Когда первые отряды добровольцев, воодушевленных любовью к свободе и отечеству, покидали Париж, разнесся слух, что заключенные в тюрьмы аристократы и неприсягнувшие священники раздобыли оружие и готовят заговор, чтобы, когда все мужчины уйдут на фронт, перебить оставшихся в столице женщин и детей. Набат, призывавший граждан встать на защиту отечества, был воспринят как сигнал к «народной мести», и толпы санкюлотов — ремесленников, мелких торговцев, кабатчиков, кухарок и жандармов — двинулись взламывать двери тюрем и убивать заключенных. Три дня — 2, 3 и 4 сентября — взволнованная, напуганная и озлобленная толпа вырезала, расстреливала и самыми варварскими способами истребляла узников парижских тюрем, не слишком заботясь о том, кого она приносит в жертву своему паническому страху — аристократа или лавочника, монахиню или фальшивомонетчика. Хотя некоторые источники сообщают, что накануне, чтобы освободить места для священников и аристократов, из тюрем выпустили всех воров и разбойников. Тревога, страх, накал страстей, отсутствие реальной власти у Собрания и попустительство Коммуны, даже не пытавшейся бороться с охватившим граждан ужасом, порожденным дурными вестями с фронта... Начавшись в Париже, зверское истребление узников тюрем кровавым колесом прокатилось по всей Франции. По словам Луи Блана, страну охватила нравственная эпидемия, и «не нашлось человека, который воскликнул бы с негодованием, что убийство не должно быть прологом к самопожертвованию».
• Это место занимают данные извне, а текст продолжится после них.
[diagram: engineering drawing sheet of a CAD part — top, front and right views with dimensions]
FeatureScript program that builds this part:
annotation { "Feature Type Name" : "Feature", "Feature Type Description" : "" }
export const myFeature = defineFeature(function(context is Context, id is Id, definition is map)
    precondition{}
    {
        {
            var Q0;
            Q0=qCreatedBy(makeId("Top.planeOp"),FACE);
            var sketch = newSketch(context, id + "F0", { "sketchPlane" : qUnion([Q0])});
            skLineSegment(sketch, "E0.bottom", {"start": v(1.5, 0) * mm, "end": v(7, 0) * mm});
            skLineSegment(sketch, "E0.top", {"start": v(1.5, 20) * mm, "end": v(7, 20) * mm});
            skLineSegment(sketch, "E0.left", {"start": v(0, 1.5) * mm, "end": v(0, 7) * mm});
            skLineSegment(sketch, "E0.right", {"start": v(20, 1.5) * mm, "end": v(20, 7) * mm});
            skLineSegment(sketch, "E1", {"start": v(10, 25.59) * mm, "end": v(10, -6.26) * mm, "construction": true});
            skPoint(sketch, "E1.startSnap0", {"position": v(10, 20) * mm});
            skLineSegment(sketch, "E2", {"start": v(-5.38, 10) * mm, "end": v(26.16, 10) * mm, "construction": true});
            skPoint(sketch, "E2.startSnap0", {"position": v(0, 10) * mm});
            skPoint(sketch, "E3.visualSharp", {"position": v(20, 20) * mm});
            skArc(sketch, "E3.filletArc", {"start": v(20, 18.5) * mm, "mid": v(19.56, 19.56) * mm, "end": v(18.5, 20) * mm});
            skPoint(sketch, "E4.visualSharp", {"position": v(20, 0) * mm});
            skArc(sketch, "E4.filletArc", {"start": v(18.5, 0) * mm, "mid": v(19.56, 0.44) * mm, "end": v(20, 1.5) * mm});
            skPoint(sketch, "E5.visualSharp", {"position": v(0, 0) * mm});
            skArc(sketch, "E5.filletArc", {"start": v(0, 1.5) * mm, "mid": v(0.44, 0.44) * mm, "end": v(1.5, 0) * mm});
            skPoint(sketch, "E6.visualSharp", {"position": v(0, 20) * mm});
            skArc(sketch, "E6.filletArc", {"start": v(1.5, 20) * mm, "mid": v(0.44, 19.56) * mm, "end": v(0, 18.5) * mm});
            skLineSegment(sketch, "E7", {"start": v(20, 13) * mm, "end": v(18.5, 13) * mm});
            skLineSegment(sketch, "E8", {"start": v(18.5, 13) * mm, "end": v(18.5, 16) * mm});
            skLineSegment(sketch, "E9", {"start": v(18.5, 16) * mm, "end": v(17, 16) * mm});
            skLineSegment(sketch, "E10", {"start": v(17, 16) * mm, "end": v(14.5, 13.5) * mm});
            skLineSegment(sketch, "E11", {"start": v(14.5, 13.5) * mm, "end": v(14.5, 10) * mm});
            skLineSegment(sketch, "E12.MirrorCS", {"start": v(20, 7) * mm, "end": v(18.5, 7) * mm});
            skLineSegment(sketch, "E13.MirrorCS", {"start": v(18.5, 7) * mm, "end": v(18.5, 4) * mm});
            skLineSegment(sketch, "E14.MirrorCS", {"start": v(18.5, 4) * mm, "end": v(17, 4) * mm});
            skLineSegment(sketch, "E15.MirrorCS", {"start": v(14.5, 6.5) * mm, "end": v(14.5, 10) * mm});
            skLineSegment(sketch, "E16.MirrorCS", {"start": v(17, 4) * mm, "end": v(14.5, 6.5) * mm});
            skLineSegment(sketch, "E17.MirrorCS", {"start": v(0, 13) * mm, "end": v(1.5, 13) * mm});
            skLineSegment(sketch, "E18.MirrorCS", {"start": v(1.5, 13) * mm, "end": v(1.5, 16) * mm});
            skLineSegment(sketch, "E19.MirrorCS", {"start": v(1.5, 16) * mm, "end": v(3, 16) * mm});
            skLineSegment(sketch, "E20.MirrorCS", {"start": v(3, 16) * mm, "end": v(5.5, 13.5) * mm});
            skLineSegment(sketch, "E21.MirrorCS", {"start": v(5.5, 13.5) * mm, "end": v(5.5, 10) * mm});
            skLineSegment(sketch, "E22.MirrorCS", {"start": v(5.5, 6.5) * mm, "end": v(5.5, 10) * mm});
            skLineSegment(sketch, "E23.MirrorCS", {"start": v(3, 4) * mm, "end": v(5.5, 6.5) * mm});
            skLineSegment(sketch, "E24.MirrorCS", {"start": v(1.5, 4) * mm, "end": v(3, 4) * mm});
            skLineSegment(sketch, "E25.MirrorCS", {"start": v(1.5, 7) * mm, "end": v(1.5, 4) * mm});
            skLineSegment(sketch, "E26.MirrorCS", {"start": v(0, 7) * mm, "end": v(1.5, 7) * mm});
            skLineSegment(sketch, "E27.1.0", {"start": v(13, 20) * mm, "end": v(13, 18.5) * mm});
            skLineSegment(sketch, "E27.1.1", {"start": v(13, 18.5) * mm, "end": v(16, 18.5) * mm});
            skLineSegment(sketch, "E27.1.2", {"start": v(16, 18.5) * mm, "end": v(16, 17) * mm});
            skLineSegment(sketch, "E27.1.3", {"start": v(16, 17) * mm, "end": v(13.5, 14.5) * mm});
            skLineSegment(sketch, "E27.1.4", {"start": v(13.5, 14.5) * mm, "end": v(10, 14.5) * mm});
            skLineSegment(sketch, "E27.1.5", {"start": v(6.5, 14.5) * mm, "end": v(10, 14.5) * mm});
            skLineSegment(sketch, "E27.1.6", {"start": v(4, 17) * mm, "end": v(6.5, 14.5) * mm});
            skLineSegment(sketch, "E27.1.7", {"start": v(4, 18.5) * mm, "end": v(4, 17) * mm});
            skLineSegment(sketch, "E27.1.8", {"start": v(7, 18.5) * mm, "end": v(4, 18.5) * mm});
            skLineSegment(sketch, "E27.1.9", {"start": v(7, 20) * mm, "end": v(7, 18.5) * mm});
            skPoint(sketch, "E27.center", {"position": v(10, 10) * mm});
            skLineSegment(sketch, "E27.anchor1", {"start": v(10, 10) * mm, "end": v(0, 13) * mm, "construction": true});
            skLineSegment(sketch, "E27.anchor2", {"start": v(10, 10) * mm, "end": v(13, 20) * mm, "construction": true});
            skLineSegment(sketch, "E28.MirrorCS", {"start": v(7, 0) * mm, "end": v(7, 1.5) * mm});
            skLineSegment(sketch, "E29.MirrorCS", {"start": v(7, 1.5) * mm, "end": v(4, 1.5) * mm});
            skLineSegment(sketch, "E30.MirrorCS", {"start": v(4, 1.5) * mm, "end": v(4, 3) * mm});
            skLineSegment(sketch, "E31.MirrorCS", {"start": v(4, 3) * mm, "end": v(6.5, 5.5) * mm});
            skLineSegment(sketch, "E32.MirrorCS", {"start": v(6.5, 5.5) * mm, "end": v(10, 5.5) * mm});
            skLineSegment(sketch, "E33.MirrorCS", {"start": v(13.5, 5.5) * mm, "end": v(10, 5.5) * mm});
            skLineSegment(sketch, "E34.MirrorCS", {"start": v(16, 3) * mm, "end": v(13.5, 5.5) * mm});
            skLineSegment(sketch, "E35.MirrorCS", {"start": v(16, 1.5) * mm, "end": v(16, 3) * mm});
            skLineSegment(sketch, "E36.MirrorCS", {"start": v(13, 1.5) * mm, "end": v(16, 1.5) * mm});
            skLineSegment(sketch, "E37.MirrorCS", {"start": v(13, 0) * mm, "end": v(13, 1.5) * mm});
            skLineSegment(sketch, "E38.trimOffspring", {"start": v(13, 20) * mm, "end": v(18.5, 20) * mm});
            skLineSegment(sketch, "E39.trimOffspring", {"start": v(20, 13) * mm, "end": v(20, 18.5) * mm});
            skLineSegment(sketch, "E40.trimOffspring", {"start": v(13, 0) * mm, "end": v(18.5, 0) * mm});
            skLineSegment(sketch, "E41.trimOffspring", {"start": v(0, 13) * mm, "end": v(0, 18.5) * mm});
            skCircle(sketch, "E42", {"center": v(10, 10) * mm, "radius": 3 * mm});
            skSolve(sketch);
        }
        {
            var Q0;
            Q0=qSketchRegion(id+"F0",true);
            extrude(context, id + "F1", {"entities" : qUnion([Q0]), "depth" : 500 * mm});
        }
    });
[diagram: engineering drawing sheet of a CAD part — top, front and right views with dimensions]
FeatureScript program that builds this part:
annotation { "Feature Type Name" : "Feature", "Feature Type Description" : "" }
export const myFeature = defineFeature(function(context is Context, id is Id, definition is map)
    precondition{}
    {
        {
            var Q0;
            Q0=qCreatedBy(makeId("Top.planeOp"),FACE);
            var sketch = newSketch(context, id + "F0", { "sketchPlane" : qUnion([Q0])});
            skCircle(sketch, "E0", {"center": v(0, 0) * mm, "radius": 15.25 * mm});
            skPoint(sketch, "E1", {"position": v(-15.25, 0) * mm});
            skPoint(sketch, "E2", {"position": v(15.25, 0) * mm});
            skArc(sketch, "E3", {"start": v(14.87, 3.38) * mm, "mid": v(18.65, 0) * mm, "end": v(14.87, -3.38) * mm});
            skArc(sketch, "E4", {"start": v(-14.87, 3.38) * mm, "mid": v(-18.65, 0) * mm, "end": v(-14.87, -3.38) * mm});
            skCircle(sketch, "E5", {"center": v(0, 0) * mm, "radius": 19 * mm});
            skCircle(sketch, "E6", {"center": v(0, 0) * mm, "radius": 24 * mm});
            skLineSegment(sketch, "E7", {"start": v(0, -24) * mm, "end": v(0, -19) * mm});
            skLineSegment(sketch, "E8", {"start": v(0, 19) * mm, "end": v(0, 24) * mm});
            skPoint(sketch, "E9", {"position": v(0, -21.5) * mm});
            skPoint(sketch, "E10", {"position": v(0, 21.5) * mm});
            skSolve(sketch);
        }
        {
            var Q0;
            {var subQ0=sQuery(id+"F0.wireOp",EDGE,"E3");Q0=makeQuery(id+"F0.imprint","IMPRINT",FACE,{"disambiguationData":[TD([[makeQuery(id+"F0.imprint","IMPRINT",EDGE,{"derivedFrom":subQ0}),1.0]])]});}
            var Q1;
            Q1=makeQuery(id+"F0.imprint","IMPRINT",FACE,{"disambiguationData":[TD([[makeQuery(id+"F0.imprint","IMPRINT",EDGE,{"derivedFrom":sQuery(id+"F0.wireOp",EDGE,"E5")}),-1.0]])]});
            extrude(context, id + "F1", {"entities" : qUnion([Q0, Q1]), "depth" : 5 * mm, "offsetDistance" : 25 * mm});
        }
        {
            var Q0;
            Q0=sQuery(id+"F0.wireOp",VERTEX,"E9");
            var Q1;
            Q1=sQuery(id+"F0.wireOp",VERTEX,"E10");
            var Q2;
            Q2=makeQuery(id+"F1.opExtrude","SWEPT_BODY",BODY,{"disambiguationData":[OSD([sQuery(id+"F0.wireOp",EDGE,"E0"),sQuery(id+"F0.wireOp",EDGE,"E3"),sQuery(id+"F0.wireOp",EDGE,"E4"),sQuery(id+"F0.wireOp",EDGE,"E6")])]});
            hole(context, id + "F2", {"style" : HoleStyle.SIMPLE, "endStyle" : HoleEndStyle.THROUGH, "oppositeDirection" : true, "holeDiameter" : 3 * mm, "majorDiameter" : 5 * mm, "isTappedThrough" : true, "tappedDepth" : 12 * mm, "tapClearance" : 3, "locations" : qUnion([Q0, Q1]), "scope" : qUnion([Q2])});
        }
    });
Все знали, что убивать начнут 2 сентября, но никто из вождей революции даже не попытался остановить кровавое безумие: его считали справедливой народной местью. Но только Дантон, министр юстиции, обязанный предотвратить расправу, цинично и честно признался: «Это было необходимо», ибо «в настоящее время только крутые меры могут принести пользу, все остальное бесполезно». Бездействовал новый начальник Национальной гвардии пивовар Сантерр. Горса в своей газете писал о 2 сентября: «Этот день был ужасен, но справедлив; он был неизбежным последствием народного гнева». «Вчерашний день был таков... что его события следует предать забвению», — сказал о 2 сентября Ролан. Марата в эти кровавые дни никто не видел, но из подполья постоянно звучал его призыв: «Истреблять!» А народный трибун Робеспьер 1 сентября посоветовал Коммуне Парижа не противиться народному гневу и исчез, скрылся за стенами дома Дюпле. Он никогда открыто не порицал страшные события сентября, называя их «народным правосудием» и признавая в них закономерные последствия революции 10 августа, трагическое осуществление суверенных прав народа. Ж. Артари пишет, что в те дни Робеспьер нашел способ оправдывать любые низости и преступления, совершенные народом: он начинал доказывать, что признание этих преступлений послужит делу врагов народа. Тем не менее личный врач Робеспьера Субербьель писал, что его пациент всегда с ужасом говорил о сентябрьских днях. «Кровь! Все кровь! Несчастные! Они потопили в ней революцию», — восклицал он. Но такие признания Робеспьер делал только под защитой комфортных стен Дюпле. Пишут, что именно в сентябре Робеспьер бесповоротно порвал с Петионом, ибо тот, будучи мэром Парижа, не использовал свой авторитет, чтобы помешать разгулу бесчинств. На что Петион ответил: «Все, что я могу вам сказать, так это то, что не в силах человеческих было воспрепятствовать этим людям».
Редкие депутаты пытались спасти от разъяренной черни хотя бы нескольких узников; Дантон выписал заграничный паспорт Талейрану, прокурор Коммуны Манюэль освободил Бомарше; говорят, Робеспьер освободил своих бывших преподавателей из коллежа Людовика Великого... Точных данных о погибших в тюрьмах Парижа в те сентябрьские дни нет, большинство приводит цифру в 1500 человек; пишут также, что в монастырях, превращенных в тюрьмы, было уничтожено еще 600 священнослужителей. «10 августа обновило и завершило революцию; 2, 3, 4 и 5 сентября набросили на нее покров мрачного ужаса. О, сколь злобен человек непросвещенный!» — писал зоркий наблюдатель парижской жизни Ретиф де ла Бретон.